Текстовый блок ->
========================================

Читаем Есенин: Обещая встречу впереди полностью

И ещё, о той же поре: «Однажды в летний ветреный день пришла нам в голову мысль позабавиться запуском бумажного змея, но из чего делать — вот загвоздка, газет в те времена в деревне никто не читал и никакой другой бумаги под рукой не оказалось… И вдруг неожиданно для меня Серёга ударил себя в лоб кулаком и сказал: „Нашёл выход“. У него в избе под образами приклеена святая картина Страшного суда. „Я её сдеру и склеем змея“».

Так и сделали.

Дед Титов за это Сергея до багровых шрамов отхлестал плёткой, а когда бабка Наталья бросилась заступаться за внука — попало и ей. Серёжа орал при этом как резаный.

В какой-то момент дед сам испугался и начал его жалеть.

Зато картину Страшного суда внучок заставил в рязанском небе кружить.

Богобоязненным Сергей не был.

В записках Ивана Атюнина, односельчанина и ровесника Есенина, сказано, что к десяти годам тот «перестал носить крест и к его прозвищу Серёга-монах прибавилось ещё и другое — Безбожник».

Больше никто, кроме Атюнина, об этом новом прозвище не говорит — значит, не прижилось. Но случай тот всё-таки имел место: о том же самом упоминает мемуарист Клавдий Воронцов — правда, относя эпизод со снятием креста к чуть более позднему времени.

Однако за всем этим стихийным есенинским богоборчеством с годами всё больше будет просматриваться ровно обратное — великая внутренняя тяга к отрицаемому.

Задирался, чтоб заметили и откликнулись.

* * *

Хулиганистым Есенин действительно был — об этом он про себя в своих стихах и автобиографических заметках не придумывал.

«Худощавый и низкорослый, / Средь мальчишек всегда герой…»

Сверстники, как один, подтверждают: выдумщик, ловкач.

Раков «ловил в очень глубоких местах, и более его никто не налавливал», — ещё раз Атюнин. Урок плавания, преподанный дядей, всё-таки пошёл на пользу.

Сестра Катя вспоминала, что однажды Сергей притащил домой целое ведро раков.

Неизменно готов был драться, притом что победителем выходил далеко не всегда, но в зубы кому-нибудь сунуть за мельчайшую обиду — это пожалуйста.

«Бедовый и драчливый, как петух», — рассказывает Николай Калинкин.

========================================

Записи ->
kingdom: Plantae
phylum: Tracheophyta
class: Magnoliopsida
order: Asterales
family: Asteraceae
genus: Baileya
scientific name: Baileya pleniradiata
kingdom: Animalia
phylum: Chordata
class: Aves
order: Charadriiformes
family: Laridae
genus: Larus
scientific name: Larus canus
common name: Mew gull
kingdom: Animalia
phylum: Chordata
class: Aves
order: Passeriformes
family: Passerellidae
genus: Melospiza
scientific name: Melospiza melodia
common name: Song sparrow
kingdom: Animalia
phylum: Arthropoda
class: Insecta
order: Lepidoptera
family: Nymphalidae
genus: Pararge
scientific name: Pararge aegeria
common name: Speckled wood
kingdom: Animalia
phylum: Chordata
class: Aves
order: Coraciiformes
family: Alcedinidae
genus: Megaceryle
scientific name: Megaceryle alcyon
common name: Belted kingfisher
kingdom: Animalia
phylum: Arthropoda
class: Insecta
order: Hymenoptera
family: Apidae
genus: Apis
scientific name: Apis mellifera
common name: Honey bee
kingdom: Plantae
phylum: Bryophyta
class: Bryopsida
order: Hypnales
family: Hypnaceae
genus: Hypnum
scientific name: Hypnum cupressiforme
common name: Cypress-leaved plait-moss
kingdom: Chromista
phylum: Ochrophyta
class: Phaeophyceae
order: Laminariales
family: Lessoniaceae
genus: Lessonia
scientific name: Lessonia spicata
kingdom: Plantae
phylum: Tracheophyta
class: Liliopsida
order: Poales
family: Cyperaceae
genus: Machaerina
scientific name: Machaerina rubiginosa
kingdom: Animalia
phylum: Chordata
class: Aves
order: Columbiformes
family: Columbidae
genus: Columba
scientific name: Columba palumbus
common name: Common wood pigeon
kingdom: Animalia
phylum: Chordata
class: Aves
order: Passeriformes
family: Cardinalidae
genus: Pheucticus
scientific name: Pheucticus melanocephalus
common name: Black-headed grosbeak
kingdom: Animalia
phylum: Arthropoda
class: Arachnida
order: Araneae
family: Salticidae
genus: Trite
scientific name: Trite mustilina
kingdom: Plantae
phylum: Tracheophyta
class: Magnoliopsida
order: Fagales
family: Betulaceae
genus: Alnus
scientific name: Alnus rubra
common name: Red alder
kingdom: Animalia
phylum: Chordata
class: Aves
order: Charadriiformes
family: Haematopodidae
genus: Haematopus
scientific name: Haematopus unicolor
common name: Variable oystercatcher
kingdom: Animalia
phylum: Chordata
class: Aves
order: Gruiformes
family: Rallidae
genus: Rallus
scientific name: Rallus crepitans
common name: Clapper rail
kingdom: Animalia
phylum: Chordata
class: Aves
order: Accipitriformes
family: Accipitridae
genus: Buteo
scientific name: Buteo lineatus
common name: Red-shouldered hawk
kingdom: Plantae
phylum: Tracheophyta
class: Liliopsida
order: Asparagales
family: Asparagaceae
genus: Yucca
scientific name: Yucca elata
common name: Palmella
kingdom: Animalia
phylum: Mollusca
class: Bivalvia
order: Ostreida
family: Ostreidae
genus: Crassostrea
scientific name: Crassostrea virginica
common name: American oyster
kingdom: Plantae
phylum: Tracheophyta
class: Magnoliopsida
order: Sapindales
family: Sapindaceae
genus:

========================================

Задания для работы ->
1/ Ответьте по тексту на вопросы:
(a) Из чего Сергей предложил склеить бумажного змея?
(b) Какое прозвище, по словам Ивана Атюнина, прибавилось к прозвищу «Серёга-монах»?
(c) Что, по воспоминаниям сестры Кати, однажды притащил домой Сергей?
2/ Перепечатайте без изменений записи: всё от их начала вниз до строки с «common name: Mew gull», включая её.
Записи не имеют никакого отношения к тексту.

Ожидаемые ответы ->
1/
(a) Из святой картины Страшного суда, приклеенной у него в избе под образами.
(b) Безбожник.
(c) Целое ведро раков.

2/
kingdom: Plantae
phylum: Tracheophyta
class: Magnoliopsida
order: Asterales
family: Asteraceae
genus: Baileya
scientific name: Baileya pleniradiata
kingdom: Animalia
phylum: Chordata
class: Aves
order: Charadriiformes
family: Laridae
genus: Larus
scientific name: Larus canus
common name: Mew gull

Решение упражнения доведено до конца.